[Start of section]

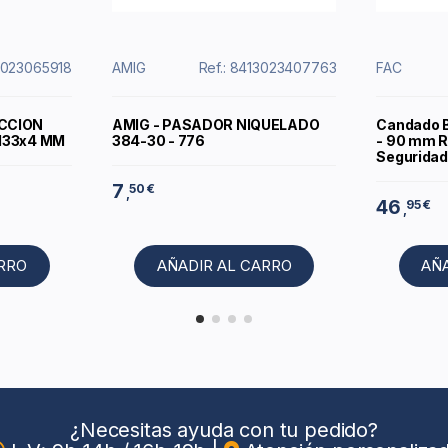
13023065918
AMIG
Ref.: 8413023407763
FAC
ACCION
AMIG - PASADOR NIQUELADO
Candado B
x133x4 MM
384-30 - 776
- 90 mm R
Seguridad
7
50 €
,
46
95 €
,
ARRO
AÑADIR AL CARRO
AÑ
¿Necesitas ayuda con tu pedido?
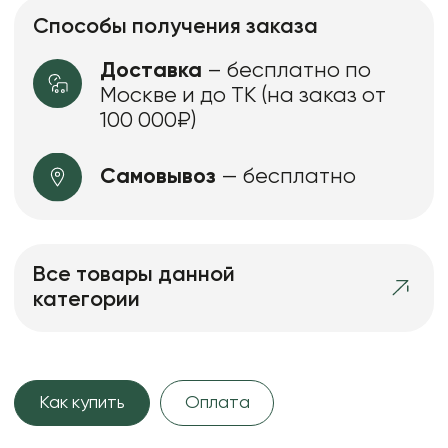
Способы получения заказа
Доставка
– бесплатно по
Москве и до ТК (на заказ от
100 000₽)
Самовывоз
— бесплатно
Все товары данной
категории
Как купить
Оплата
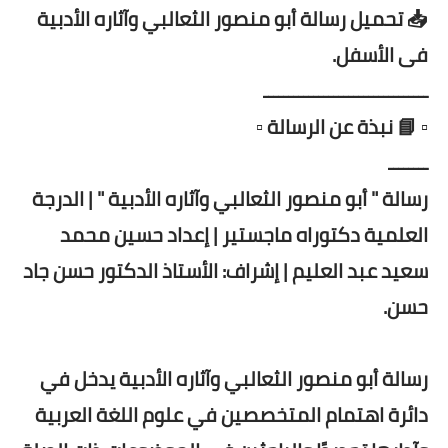
📥 تحميل رسالة أبو منصور الثعالبي وآثاره الأدبية
فى الأسفل.
ـــــــــــــــــــــــــــــــــ
▫️ 📘 نبذة عن الرسالة ▫️
ــــــــ
رسالة " أبو منصور الثعالبي وآثاره الأدبية " | الدرجة
العلمية دكتوراه ماجستير | إعداد حسين محمد
سعيد عبد العليم | إشراف: الأستاذ الدكتور حسن جاد
حسن.
رسالة أبو منصور الثعالبي وآثاره الأدبية يدخل في
دائرة اهتمام المتخصصين في علوم اللغة العربية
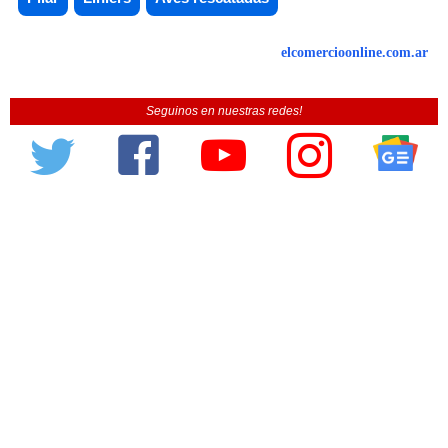
elcomercioonline.com.ar
Seguinos en nuestras redes!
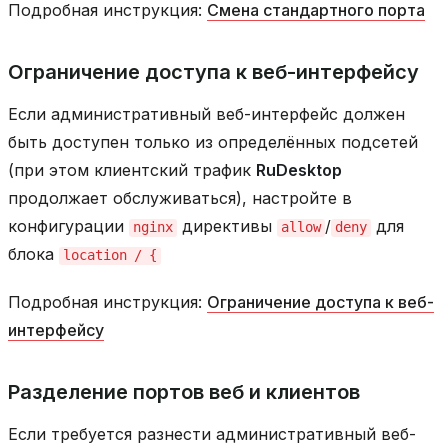
Подробная инструкция:
Смена стандартного порта
Ограничение доступа к веб-интерфейсу
Если административный веб-интерфейс должен
быть доступен только из определённых подсетей
(при этом клиентский трафик
RuDesktop
продолжает обслуживаться), настройте в
конфигурации
директивы
/
для
nginx
allow
deny
блока
location
/
{
Подробная инструкция:
Ограничение доступа к веб-
интерфейсу
Разделение портов веб и клиентов
Если требуется разнести административный веб-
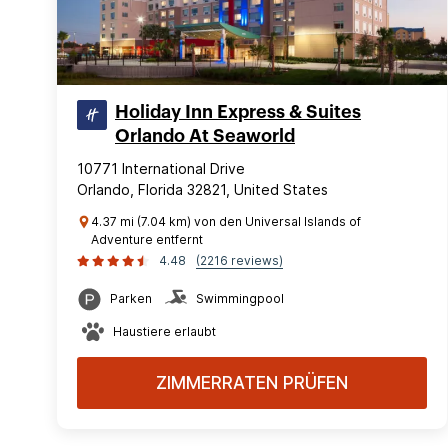
Holiday Inn Express & Suites
Orlando At Seaworld
10771 International Drive
Orlando, Florida 32821, United States
4.37 mi (7.04 km) von den Universal Islands of
Adventure entfernt
4.48
(2216 reviews)
Parken
Swimmingpool
Haustiere erlaubt
ZIMMERRATEN PRÜFEN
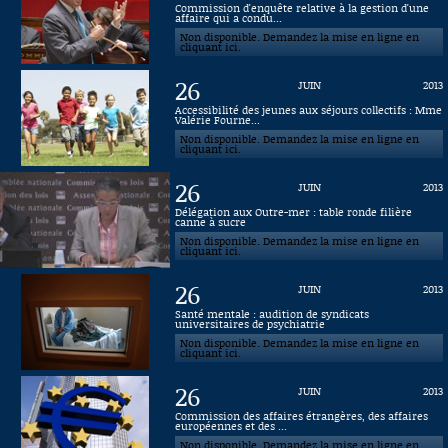
Commission d'enquête relative à la gestion d'une
affaire qui a condu...
Connaissance, Histoire
Non disponible. Demandez la mise en ligne en
cliquant ici.
Autres
26
JUIN
2013
Accessibilité des jeunes aux séjours collectifs : Mme
Valérie Fourne...
Non disponible. Demandez la mise en ligne en
cliquant ici.
26
JUIN
2013
Délégation aux Outre-mer : table ronde filière
canne à sucre
Non disponible. Demandez la mise en ligne en
cliquant ici.
26
JUIN
2013
Santé mentale : audition de syndicats
universitaires de psychiatrie
Non disponible. Demandez la mise en ligne en
cliquant ici.
26
JUIN
2013
Commission des affaires étrangères, des affaires
européennes et des ...
Non disponible. Demandez la mise en ligne en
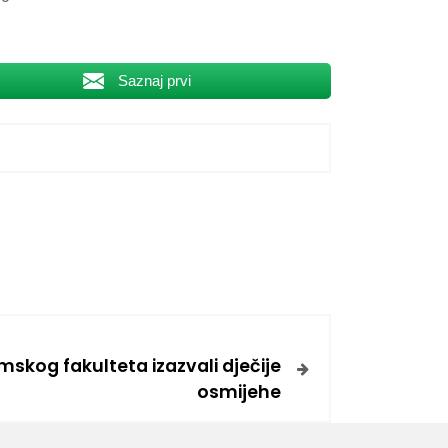
Saznaj prvi
skog fakulteta izazvali dječije
osmijehe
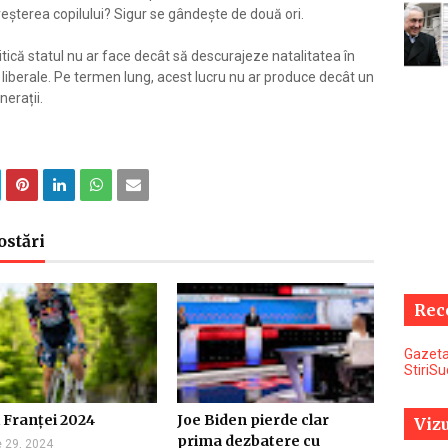
reșterea copilului? Sigur se gândește de două ori.
itică statul nu ar face decât să descurajeze natalitatea în
or liberale. Pe termen lung, acest lucru nu ar produce decât un
nerații.
ostări
Rec
Gazeta
StiriS
 Franței 2024
Joe Biden pierde clar
Vizu
prima dezbatere cu
 29, 2024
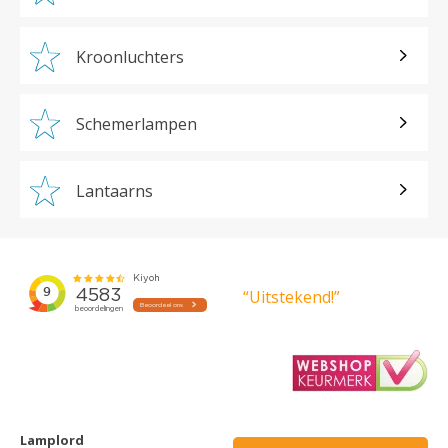
Kroonluchters
Schemerlampen
Lantaarns
“Uitstekend!”
Lamplord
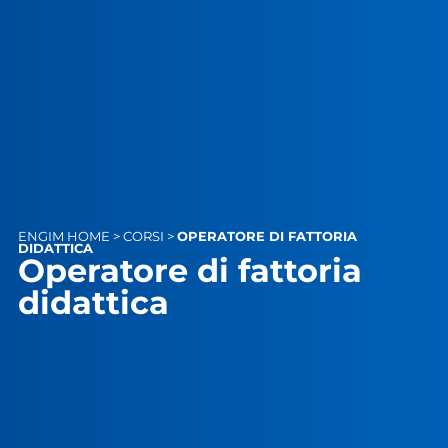
ENGIM
HOME
>
CORSI
>
OPERATORE DI FATTORIA
DIDATTICA
Operatore di fattoria
didattica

[End of section]

▸ **What is being asked**:
Write out the text of all the records above line for line, without any change, and leave the pictures out.

▸ **Output of the task**:
13023065918
AMIG
Ref.: 8413023407763
FAC
ACCION
AMIG - PASADOR NIQUELADO
Candado B
x133x4 MM
384-30 - 776
- 90 mm R
Seguridad
7
50 €
,
46
95 €
,
ARRO
AÑADIR AL CARRO
AÑ
¿Necesitas ayuda con tu pedido?
Способы получения заказа
Доставка
– бесплатно по
Москве и до ТК (на заказ от
100 000₽)
Самовывоз
— бесплатно
Все товары данной
категории
Как купить
Оплата
📥 تحميل رسالة أبو منصور الثعالبي وآثاره الأدبية
فى الأسفل.
ـــــــــــــــــــــــــــــــــ
▫️ 📘 نبذة عن الرسالة ▫️
ــــــــ
رسالة " أبو منصور الثعالبي وآثاره الأدبية " | الدرجة
العلمية دكتوراه ماجستير | إعداد حسين محمد
سعيد عبد العليم | إشراف: الأستاذ الدكتور حسن جاد
حسن.
رسالة أبو منصور الثعالبي وآثاره الأدبية يدخل في
دائرة اهتمام المتخصصين في علوم اللغة العربية
elcomercioonline.com.ar
Seguinos en nuestras redes!
Подробная инструкция:
Смена стандартного порта
Ограничение доступа к веб-интерфейсу
Если административный веб-интерфейс должен
быть доступен только из определённых подсетей
(при этом клиентский трафик
RuDesktop
продолжает обслуживаться), настройте в
конфигурации
директивы
/
для
nginx
allow
deny
блока
location
/
{
Подробная инструкция:
Ограничение доступа к веб-
интерфейсу
Разделение портов веб и клиентов
Если требуется разнести административный веб-
Holiday Inn Express & Suites
Orlando At Seaworld
10771 International Drive
Orlando, Florida 32821, United States
4.37 mi (7.04 km) von den Universal Islands of
Adventure entfernt
4.48
(2216 reviews)
Parken
Swimmingpool
Haustiere erlaubt
ZIMMERRATEN PRÜFEN
Commission d'enquête relative à la gestion d'une
affaire qui a condu...
Connaissance, Histoire
Non disponible. Demandez la mise en ligne en
cliquant ici.
Autres
26
JUIN
2013
Accessibilité des jeunes aux séjours collectifs : Mme
Valérie Fourne...
Non disponible. Demandez la mise en ligne en
cliquant ici.
26
JUIN
2013
Délégation aux Outre-mer : table ronde filière
canne à sucre
Non disponible. Demandez la mise en ligne en
cliquant ici.
26
JUIN
2013
Santé mentale : audition de syndicats
universitaires de psychiatrie
Non disponible. Demandez la mise en ligne en
cliquant ici.
26
JUIN
2013
Commission des affaires étrangères, des affaires
européennes et des ...
Non disponible. Demandez la mise en ligne en
Saznaj prvi
skog fakulteta izazvali dječije
osmijehe
reșterea copilului? Sigur se gândește de două ori.
itică statul nu ar face decât să descurajeze natalitatea în
or liberale. Pe termen lung, acest lucru nu ar produce decât un
nerații.
ostări
Rec
Gazeta
StiriS
 Franței 2024
Joe Biden pierde clar
Vizu
prima dezbatere cu
 29, 2024
Kroonluchters
Schemerlampen
Lantaarns
“Uitstekend!”
Lamplord
ENGIM
HOME
>
CORSI
>
OPERATORE DI FATTORIA
DIDATTICA
Operatore di fattoria
didattica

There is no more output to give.